The hippie-ish Fred Terry from Arizona, on the other hand, sees the bee population crisis in terms of our national phobia about illegal aliens. Case in point — the “invasion” of African killer bees. The media hysteria notwithstanding, these wild insects may be the salvation of the species, as they are hardier and produce honey under the harshest circumstances. Terry casually bags a huge nest of the vicious stingers roosting under a neighbor’s roof and relocates them to a hive on his property. Unfortunately, they all fly away, finding their new home in an inaccessible crevice in a cliff. They may be feral, but they aren’t fools.
Starkest of all is the situation in China. Long ago, Imhoof notes in voice-over, Mao decreed that all sparrows be put to death for stealing the peasants’ grain. Billions were slain, resulting in a plague of the insects the sparrows feasted on. The Chinese authorities then applied insecticides, which also killed the bees. In some regions none has survived, and so armies of human laborers swarm over the fields, pollinating the crops by hand.

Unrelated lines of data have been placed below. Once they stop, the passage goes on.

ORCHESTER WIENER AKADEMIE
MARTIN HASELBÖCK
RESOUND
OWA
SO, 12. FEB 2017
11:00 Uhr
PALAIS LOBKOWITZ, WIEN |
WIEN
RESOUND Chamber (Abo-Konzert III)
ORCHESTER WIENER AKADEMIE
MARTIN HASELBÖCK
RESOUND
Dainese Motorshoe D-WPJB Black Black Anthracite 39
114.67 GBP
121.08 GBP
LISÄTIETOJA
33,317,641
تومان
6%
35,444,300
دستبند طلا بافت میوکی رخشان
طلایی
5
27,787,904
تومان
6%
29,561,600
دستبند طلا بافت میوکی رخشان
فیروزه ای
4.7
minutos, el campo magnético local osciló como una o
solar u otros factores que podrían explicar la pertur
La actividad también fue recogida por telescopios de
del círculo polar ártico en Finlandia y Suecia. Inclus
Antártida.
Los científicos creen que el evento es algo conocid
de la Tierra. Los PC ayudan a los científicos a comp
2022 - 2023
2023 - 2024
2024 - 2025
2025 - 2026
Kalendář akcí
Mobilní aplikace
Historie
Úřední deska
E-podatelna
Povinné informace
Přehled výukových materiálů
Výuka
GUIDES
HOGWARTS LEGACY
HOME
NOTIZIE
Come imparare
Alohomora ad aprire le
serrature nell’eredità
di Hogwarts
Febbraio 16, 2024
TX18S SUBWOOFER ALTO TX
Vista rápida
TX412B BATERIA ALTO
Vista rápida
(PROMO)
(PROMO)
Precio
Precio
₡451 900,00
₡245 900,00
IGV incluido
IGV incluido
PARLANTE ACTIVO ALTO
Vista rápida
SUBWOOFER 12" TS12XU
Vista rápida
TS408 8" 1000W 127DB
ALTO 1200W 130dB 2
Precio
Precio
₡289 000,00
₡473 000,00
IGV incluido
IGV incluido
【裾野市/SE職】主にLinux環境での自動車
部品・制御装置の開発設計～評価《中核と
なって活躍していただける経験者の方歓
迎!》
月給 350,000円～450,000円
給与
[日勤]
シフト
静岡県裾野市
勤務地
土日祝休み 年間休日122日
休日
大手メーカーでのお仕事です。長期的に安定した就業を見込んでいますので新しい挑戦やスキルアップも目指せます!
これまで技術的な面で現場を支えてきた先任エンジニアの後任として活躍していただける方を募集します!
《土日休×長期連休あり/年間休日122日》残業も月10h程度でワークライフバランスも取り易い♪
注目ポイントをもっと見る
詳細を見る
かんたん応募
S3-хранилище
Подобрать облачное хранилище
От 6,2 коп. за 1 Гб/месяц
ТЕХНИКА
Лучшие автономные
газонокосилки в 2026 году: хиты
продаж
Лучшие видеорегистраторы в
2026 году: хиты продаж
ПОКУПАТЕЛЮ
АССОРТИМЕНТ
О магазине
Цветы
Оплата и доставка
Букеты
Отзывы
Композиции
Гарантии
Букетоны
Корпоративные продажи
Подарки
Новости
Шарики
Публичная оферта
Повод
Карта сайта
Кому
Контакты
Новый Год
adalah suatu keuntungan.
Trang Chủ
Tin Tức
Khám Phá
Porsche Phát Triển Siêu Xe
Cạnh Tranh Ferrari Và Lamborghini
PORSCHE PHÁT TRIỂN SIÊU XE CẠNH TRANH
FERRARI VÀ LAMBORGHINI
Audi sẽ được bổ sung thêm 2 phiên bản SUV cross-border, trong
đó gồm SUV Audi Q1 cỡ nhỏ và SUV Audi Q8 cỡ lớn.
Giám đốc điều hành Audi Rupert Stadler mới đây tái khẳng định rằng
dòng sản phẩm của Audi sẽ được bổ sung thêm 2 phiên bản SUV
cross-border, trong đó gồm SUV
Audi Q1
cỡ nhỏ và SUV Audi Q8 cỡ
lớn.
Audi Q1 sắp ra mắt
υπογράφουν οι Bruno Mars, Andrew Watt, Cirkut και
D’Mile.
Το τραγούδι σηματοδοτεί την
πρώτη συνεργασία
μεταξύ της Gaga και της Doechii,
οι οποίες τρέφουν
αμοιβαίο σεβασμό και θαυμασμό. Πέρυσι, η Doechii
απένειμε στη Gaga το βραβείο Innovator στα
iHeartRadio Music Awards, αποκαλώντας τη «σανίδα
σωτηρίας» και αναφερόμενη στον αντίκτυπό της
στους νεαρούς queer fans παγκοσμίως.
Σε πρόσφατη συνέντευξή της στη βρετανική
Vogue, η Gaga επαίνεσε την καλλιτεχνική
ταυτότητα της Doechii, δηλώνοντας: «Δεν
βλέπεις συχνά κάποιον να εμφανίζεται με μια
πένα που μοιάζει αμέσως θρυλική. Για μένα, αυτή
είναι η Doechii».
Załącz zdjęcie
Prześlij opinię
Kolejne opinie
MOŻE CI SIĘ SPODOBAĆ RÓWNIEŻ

Though overloaded with narration, “Honey” triumphs visually, with stunning shots of bees in flight, tracked in slow motion, “Winged Migration”-style, by who-knows-what technical wizardry. It also resembles “Leviathan” — the recent, poetic documentary about another rapacious institution, the fishing industry — with its extreme close-ups of bees at work and
the interiors of hives shimmering with an uncanny, abstract beauty.
That less mercenary aspect of the trade is not lost on Miller, the latest in a long line of beekeepers, and a self-proclaimed, reluctant capitalist. He looks wistfully at the brutal harvesting and processing of his product. Huge machines slash away at the honeycomb, along with scores of indignant bees. “My grandfather would probably be disturbed if he saw how we kept bees today,” he says. “He’d say, ‘you’ve lost your soul.’ ”
Sometimes granddad knows best. Bees mean more than honey, and certainly more than money. They’re part of the global ecosystem that globalism puts at risk.